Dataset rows

----------------

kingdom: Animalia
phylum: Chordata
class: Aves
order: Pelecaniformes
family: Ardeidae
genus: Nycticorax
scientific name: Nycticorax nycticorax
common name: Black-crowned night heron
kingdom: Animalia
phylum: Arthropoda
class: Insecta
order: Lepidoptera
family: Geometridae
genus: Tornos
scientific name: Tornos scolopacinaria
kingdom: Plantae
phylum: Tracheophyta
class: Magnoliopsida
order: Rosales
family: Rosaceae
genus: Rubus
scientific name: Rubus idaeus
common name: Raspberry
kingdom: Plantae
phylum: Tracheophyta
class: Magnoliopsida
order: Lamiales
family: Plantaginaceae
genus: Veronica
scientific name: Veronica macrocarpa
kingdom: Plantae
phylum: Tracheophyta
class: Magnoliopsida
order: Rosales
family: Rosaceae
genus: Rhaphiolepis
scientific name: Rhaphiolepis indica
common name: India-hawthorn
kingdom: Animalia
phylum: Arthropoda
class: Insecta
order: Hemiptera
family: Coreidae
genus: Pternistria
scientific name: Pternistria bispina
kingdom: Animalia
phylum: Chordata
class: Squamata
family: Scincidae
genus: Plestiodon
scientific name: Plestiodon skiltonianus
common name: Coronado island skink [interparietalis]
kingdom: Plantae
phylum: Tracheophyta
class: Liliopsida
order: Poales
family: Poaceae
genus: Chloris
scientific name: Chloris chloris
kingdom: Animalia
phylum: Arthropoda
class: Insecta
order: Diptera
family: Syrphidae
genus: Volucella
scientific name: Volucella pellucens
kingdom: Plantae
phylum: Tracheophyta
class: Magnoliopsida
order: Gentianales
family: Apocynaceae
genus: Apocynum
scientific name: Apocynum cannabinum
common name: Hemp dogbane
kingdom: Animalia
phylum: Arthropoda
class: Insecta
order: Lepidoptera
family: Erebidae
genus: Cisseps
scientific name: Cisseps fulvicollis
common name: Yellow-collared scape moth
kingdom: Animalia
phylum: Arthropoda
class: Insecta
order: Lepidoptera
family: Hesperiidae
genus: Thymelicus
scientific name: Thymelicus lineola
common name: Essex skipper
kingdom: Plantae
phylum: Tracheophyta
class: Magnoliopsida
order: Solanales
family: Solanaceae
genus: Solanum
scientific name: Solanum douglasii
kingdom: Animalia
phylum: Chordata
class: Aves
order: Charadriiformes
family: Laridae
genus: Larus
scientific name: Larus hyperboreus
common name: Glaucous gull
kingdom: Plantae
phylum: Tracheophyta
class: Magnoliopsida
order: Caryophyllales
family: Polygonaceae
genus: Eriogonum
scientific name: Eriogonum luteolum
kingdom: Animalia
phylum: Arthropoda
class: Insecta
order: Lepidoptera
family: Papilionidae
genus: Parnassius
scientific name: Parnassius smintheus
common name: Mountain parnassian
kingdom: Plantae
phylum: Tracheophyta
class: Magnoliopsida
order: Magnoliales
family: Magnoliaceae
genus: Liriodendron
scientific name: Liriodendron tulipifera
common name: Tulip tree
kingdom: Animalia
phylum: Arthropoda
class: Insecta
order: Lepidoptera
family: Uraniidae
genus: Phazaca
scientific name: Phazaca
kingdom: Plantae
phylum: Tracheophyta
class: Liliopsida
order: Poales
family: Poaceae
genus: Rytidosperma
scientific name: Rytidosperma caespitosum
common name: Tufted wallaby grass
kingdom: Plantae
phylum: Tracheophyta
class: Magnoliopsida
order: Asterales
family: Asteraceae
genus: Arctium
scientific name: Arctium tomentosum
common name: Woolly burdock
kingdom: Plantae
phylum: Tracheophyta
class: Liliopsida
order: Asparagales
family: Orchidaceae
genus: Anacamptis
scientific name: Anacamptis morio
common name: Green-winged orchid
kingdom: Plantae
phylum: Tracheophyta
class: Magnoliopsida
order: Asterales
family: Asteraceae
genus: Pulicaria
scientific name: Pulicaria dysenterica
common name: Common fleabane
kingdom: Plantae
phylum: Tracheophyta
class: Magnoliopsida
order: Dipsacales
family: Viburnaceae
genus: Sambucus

----------------

Arrange every line of the rows above as a JSON array of strings, with one string per line and no blank lines.

[
  "kingdom: Animalia",
  "phylum: Chordata",
  "class: Aves",
  "order: Pelecaniformes",
  "family: Ardeidae",
  "genus: Nycticorax",
  "scientific name: Nycticorax nycticorax",
  "common name: Black-crowned night heron",
  "kingdom: Animalia",
  "phylum: Arthropoda",
  "class: Insecta",
  "order: Lepidoptera",
  "family: Geometridae",
  "genus: Tornos",
  "scientific name: Tornos scolopacinaria",
  "kingdom: Plantae",
  "phylum: Tracheophyta",
  "class: Magnoliopsida",
  "order: Rosales",
  "family: Rosaceae",
  "genus: Rubus",
  "scientific name: Rubus idaeus",
  "common name: Raspberry",
  "kingdom: Plantae",
  "phylum: Tracheophyta",
  "class: Magnoliopsida",
  "order: Lamiales",
  "family: Plantaginaceae",
  "genus: Veronica",
  "scientific name: Veronica macrocarpa",
  "kingdom: Plantae",
  "phylum: Tracheophyta",
  "class: Magnoliopsida",
  "order: Rosales",
  "family: Rosaceae",
  "genus: Rhaphiolepis",
  "scientific name: Rhaphiolepis indica",
  "common name: India-hawthorn",
  "kingdom: Animalia",
  "phylum: Arthropoda",
  "class: Insecta",
  "order: Hemiptera",
  "family: Coreidae",
  "genus: Pternistria",
  "scientific name: Pternistria bispina",
  "kingdom: Animalia",
  "phylum: Chordata",
  "class: Squamata",
  "family: Scincidae",
  "genus: Plestiodon",
  "scientific name: Plestiodon skiltonianus",
  "common name: Coronado island skink [interparietalis]",
  "kingdom: Plantae",
  "phylum: Tracheophyta",
  "class: Liliopsida",
  "order: Poales",
  "family: Poaceae",
  "genus: Chloris",
  "scientific name: Chloris chloris",
  "kingdom: Animalia",
  "phylum: Arthropoda",
  "class: Insecta",
  "order: Diptera",
  "family: Syrphidae",
  "genus: Volucella",
  "scientific name: Volucella pellucens",
  "kingdom: Plantae",
  "phylum: Tracheophyta",
  "class: Magnoliopsida",
  "order: Gentianales",
  "family: Apocynaceae",
  "genus: Apocynum",
  "scientific name: Apocynum cannabinum",
  "common name: Hemp dogbane",
  "kingdom: Animalia",
  "phylum: Arthropoda",
  "class: Insecta",
  "order: Lepidoptera",
  "family: Erebidae",
  "genus: Cisseps",
  "scientific name: Cisseps fulvicollis",
  "common name: Yellow-collared scape moth",
  "kingdom: Animalia",
  "phylum: Arthropoda",
  "class: Insecta",
  "order: Lepidoptera",
  "family: Hesperiidae",
  "genus: Thymelicus",
  "scientific name: Thymelicus lineola",
  "common name: Essex skipper",
  "kingdom: Plantae",
  "phylum: Tracheophyta",
  "class: Magnoliopsida",
  "order: Solanales",
  "family: Solanaceae",
  "genus: Solanum",
  "scientific name: Solanum douglasii",
  "kingdom: Animalia",
  "phylum: Chordata",
  "class: Aves",
  "order: Charadriiformes",
  "family: Laridae",
  "genus: Larus",
  "scientific name: Larus hyperboreus",
  "common name: Glaucous gull",
  "kingdom: Plantae",
  "phylum: Tracheophyta",
  "class: Magnoliopsida",
  "order: Caryophyllales",
  "family: Polygonaceae",
  "genus: Eriogonum",
  "scientific name: Eriogonum luteolum",
  "kingdom: Animalia",
  "phylum: Arthropoda",
  "class: Insecta",
  "order: Lepidoptera",
  "family: Papilionidae",
  "genus: Parnassius",
  "scientific name: Parnassius smintheus",
  "common name: Mountain parnassian",
  "kingdom: Plantae",
  "phylum: Tracheophyta",
  "class: Magnoliopsida",
  "order: Magnoliales",
  "family: Magnoliaceae",
  "genus: Liriodendron",
  "scientific name: Liriodendron tulipifera",
  "common name: Tulip tree",
  "kingdom: Animalia",
  "phylum: Arthropoda",
  "class: Insecta",
  "order: Lepidoptera",
  "family: Uraniidae",
  "genus: Phazaca",
  "scientific name: Phazaca",
  "kingdom: Plantae",
  "phylum: Tracheophyta",
  "class: Liliopsida",
  "order: Poales",
  "family: Poaceae",
  "genus: Rytidosperma",
  "scientific name: Rytidosperma caespitosum",
  "common name: Tufted wallaby grass",
  "kingdom: Plantae",
  "phylum: Tracheophyta",
  "class: Magnoliopsida",
  "order: Asterales",
  "family: Asteraceae",
  "genus: Arctium",
  "scientific name: Arctium tomentosum",
  "common name: Woolly burdock",
  "kingdom: Plantae",
  "phylum: Tracheophyta",
  "class: Liliopsida",
  "order: Asparagales",
  "family: Orchidaceae",
  "genus: Anacamptis",
  "scientific name: Anacamptis morio",
  "common name: Green-winged orchid",
  "kingdom: Plantae",
  "phylum: Tracheophyta",
  "class: Magnoliopsida",
  "order: Asterales",
  "family: Asteraceae",
  "genus: Pulicaria",
  "scientific name: Pulicaria dysenterica",
  "common name: Common fleabane",
  "kingdom: Plantae",
  "phylum: Tracheophyta",
  "class: Magnoliopsida",
  "order: Dipsacales",
  "family: Viburnaceae",
  "genus: Sambucus"
]